- _Source information_
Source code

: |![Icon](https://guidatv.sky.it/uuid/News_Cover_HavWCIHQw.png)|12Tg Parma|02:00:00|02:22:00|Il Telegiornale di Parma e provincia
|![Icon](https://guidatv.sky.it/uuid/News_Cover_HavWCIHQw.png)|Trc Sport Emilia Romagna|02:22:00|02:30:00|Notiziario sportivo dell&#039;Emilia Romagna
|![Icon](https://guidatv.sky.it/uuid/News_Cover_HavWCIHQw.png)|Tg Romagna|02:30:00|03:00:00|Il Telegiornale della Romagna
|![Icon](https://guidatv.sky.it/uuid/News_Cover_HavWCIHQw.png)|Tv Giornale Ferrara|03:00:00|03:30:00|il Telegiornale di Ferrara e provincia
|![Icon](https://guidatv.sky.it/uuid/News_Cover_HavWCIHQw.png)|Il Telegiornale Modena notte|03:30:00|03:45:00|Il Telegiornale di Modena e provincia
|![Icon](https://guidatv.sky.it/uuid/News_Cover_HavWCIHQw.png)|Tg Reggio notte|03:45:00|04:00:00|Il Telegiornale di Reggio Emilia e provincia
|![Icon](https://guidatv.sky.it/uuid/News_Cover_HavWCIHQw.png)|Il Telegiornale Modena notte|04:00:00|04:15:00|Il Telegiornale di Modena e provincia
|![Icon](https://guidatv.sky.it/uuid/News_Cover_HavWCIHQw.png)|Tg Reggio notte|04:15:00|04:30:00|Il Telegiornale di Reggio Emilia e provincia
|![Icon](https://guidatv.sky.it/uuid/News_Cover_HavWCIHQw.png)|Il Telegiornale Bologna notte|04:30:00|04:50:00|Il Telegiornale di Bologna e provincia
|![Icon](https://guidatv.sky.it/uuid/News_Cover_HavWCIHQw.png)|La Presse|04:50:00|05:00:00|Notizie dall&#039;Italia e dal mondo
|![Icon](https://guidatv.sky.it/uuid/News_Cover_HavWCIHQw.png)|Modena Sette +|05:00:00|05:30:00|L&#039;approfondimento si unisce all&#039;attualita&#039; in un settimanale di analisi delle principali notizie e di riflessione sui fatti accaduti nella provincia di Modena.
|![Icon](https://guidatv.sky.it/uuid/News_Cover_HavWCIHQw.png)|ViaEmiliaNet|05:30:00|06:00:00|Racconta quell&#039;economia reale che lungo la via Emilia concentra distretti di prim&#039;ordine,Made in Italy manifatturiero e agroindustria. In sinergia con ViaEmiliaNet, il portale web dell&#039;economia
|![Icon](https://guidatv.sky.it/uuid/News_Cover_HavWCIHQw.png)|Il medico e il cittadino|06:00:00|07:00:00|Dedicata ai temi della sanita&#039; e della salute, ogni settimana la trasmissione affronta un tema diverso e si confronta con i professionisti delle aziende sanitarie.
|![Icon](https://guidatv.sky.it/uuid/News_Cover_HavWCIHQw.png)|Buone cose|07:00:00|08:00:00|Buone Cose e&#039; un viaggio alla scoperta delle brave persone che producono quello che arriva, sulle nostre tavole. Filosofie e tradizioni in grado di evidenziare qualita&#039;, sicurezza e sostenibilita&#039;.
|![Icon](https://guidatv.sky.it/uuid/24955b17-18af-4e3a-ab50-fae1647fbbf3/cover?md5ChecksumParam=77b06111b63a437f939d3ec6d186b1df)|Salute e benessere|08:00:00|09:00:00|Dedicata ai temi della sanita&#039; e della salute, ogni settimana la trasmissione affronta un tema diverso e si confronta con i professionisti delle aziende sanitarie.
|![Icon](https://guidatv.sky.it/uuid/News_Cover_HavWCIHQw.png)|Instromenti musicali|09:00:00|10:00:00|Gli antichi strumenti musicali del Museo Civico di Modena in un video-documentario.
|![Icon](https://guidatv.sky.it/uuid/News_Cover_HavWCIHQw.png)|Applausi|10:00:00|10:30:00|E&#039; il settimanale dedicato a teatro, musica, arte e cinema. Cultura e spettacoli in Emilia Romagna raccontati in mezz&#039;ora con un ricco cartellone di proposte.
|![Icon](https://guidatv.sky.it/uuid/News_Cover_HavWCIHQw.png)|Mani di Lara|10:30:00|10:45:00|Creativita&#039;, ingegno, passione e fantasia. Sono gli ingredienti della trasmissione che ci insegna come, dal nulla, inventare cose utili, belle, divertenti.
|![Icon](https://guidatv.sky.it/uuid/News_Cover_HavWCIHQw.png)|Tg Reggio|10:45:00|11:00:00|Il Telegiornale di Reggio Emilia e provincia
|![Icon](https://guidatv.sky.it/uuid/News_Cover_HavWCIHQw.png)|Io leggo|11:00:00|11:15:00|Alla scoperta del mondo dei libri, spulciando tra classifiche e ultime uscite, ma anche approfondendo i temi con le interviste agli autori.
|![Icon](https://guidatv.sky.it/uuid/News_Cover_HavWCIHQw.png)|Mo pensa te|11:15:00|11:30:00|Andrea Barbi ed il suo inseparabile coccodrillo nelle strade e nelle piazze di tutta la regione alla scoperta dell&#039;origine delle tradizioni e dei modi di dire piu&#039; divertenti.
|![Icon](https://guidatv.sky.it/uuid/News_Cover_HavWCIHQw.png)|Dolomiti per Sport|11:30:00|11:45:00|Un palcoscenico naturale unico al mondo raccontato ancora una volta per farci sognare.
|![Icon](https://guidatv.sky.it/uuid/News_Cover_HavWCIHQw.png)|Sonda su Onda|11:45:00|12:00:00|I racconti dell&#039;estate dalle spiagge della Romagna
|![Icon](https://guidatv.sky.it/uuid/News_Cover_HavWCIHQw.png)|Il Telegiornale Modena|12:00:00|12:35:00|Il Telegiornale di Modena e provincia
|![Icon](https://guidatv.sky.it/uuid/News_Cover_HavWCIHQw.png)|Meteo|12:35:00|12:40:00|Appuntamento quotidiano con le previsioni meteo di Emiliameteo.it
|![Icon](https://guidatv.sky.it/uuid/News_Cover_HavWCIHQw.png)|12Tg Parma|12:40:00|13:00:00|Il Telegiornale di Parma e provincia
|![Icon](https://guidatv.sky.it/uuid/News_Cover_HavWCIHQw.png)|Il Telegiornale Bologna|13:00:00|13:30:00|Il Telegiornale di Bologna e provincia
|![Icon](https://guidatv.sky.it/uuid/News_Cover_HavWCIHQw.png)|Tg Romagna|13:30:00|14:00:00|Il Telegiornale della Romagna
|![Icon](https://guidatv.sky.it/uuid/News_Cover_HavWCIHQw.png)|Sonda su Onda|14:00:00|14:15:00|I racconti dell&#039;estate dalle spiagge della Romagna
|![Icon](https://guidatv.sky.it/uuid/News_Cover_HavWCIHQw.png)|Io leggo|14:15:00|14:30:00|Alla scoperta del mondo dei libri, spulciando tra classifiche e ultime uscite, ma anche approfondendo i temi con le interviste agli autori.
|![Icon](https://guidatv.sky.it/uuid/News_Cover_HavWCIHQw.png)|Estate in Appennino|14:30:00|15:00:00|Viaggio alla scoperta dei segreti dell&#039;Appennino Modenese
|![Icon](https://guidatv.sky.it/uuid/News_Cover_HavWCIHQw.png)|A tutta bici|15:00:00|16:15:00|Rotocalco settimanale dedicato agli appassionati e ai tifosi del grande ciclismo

- _To-do item_
Only the lines above starting with the one with "sportivo dell&#039;Emilia Romagna" and going through the one with "Ferrara e provincia" are to be copied, word for word and with both ends kept.

- _Task result_
|![Icon](https://guidatv.sky.it/uuid/News_Cover_HavWCIHQw.png)|Trc Sport Emilia Romagna|02:22:00|02:30:00|Notiziario sportivo dell&#039;Emilia Romagna
|![Icon](https://guidatv.sky.it/uuid/News_Cover_HavWCIHQw.png)|Tg Romagna|02:30:00|03:00:00|Il Telegiornale della Romagna
|![Icon](https://guidatv.sky.it/uuid/News_Cover_HavWCIHQw.png)|Tv Giornale Ferrara|03:00:00|03:30:00|il Telegiornale di Ferrara e provincia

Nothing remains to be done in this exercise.